The Hospital for Sick Children, Department of Respiratory Therapy, Toronto, Ontario, Canada; McMaster University, School of Rehabilitation Sciences, Institute for Applied Health Sciences, Hamilton, Ontario, Canada; and Ontario Tech University, Faculty of Health Sciences, Oshawa, Ontario, Canada.
The Hospital for Sick Children, Department of Respiratory Therapy, Toronto, Ontario, Canada.
Respir Care. 2022 Nov;67(11):1420-1436. doi: 10.4187/respcare.09886. Epub 2022 Aug 3.

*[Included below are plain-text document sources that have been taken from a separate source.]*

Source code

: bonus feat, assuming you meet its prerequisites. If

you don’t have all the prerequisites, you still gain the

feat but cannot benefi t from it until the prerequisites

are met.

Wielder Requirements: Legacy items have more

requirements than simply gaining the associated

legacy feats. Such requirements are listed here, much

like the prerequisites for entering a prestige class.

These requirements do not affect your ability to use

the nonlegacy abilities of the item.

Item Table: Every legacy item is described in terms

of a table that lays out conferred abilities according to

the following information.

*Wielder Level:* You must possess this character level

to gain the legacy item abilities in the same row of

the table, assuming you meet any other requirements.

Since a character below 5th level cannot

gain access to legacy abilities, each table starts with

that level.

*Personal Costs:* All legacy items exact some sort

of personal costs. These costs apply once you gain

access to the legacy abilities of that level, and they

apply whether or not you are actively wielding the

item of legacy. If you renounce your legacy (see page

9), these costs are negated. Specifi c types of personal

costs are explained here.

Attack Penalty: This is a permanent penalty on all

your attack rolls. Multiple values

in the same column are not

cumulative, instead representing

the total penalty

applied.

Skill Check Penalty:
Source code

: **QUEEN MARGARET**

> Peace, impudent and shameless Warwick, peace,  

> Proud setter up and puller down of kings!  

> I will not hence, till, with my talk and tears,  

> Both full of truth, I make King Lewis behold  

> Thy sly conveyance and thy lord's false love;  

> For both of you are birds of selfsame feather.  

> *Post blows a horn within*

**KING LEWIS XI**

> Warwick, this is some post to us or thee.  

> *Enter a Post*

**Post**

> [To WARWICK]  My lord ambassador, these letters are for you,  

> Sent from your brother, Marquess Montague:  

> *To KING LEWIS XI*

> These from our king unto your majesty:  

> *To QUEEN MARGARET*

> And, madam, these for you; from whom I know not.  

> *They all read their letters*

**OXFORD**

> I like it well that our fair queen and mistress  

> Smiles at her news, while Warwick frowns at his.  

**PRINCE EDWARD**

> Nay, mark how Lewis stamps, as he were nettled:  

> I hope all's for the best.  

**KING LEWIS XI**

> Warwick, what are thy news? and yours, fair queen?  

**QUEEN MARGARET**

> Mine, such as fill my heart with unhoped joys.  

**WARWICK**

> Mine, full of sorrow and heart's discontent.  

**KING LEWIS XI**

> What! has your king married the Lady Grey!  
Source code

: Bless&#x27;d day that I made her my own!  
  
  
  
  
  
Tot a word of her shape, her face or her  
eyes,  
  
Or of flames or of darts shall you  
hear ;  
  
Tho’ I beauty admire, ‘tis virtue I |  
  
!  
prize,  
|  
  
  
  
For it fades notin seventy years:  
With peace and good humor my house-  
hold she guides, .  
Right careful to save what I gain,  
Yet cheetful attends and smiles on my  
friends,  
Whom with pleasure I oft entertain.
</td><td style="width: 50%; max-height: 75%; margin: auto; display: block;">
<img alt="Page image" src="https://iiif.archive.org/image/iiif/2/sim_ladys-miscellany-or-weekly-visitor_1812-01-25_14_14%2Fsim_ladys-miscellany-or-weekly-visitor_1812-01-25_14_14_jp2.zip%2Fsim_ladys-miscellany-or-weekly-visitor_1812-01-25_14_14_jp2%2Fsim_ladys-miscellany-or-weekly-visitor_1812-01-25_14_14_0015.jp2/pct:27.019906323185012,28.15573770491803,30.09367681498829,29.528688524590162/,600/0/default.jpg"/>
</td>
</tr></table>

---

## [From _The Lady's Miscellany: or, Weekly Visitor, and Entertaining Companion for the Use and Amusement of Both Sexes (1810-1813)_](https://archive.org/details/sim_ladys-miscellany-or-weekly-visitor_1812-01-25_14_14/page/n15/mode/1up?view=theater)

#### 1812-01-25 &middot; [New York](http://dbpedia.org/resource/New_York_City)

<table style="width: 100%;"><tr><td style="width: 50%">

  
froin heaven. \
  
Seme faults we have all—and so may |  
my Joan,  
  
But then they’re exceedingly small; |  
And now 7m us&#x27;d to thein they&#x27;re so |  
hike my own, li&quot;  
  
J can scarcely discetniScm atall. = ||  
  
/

Pediatric mechanical ventilation practice guidelines are not well established; therefore, the European Society for Paediatric and Neonatal Intensive Care (ESPNIC) developed consensus recommendations on pediatric mechanical ventilation management in 2017. However, the guideline's applicability in different health care settings is unknown. This study aimed to determine the consensus on pediatric mechanical ventilation practices from Canadian respiratory therapists' (RTs) perspectives and consensually validate aspects of the ESPNIC guideline.
A 3-round modified electronic Delphi survey was conducted; contents were guided by ESPNIC. Participants were RTs with at least 5 years of experience working in standalone pediatric ICUs or units with dedicated pediatric intensive care beds across Canada. Round 1 collected open-text feedback, and subsequent rounds gathered feedback using a 6-point Likert scale. Consensus was defined as ≥ 75% agreement; if consensus was unmet, statements were revised for re-ranking in the subsequent round.
Fifty-two RTs from 14 different pediatric facilities participated in at least one of the 3 rounds. Rounds 1, 2, and 3 had a response rate of 80%, 93%, and 96%, respectively. A total of 59 practice statements achieved consensus by the end of round 3, categorized into 10 sections: (1) noninvasive ventilation and high-flow oxygen therapy, (2) tidal volume and inspiratory pressures, (3) breathing frequency and inspiratory times, (4) PEEP and F , (5) advanced modes of ventilation, (6) weaning, (7) physiological targets, (8) monitoring, (9) general, and (10) equipment adjuncts. Cumulative text feedback guided the formation of the clinical remarks to supplement these practice statements.
This was the first study to survey RTs for their perspectives on the general practice of pediatric mechanical ventilation management in Canada, generally aligning with the ESPNIC guideline. These practice statements considered information from health organizations and institutes, supplemented with clinical remarks. Future studies are necessary to verify and understand these practices' effectiveness.
儿科机械通气实践指南尚未得到很好的建立;因此,欧洲儿科和新生儿重症监护学会(ESPNIC)于 2017 年制定了儿科机械通气管理的共识建议。然而,该指南在不同医疗保健环境中的适用性尚不清楚。本研究旨在从加拿大呼吸治疗师(RTs)的角度确定儿科机械通气实践的共识,并对 ESPNIC 指南的各个方面进行一致性验证。
进行了三轮改良电子 Delphi 调查;内容由 ESPNIC 指导。参与者是在加拿大独立的儿科 ICU 或有专门儿科重症监护床位的单位工作至少 5 年的 RT。第一轮收集了开放式反馈,随后几轮使用 6 分制 Likert 量表收集反馈。共识定义为≥75%的一致;如果未达成共识,则对陈述进行修订,以便在下一轮重新排名。
来自 14 个不同儿科设施的 52 名 RT 参加了至少一轮调查。第 1、2 和 3 轮的回复率分别为 80%、93%和 96%。第 3 轮结束时,共有 59 项实践陈述达成共识,分为 10 个部分:(1)无创通气和高流量氧疗,(2)潮气量和吸气压力,(3)呼吸频率和吸气时间,(4)PEEP 和 F ,(5)高级通气模式,(6)撤机,(7)生理目标,(8)监测,(9)一般,和(10)设备辅助。累积文本反馈指导了临床注释的形成,以补充这些实践陈述。
这是第一项调查加拿大 RT 对儿科机械通气管理一般实践的看法的研究,与 ESPNIC 指南基本一致。这些实践陈述考虑了来自卫生组织和机构的信息,并辅以临床注释。需要进一步的研究来验证和了解这些实践的效果。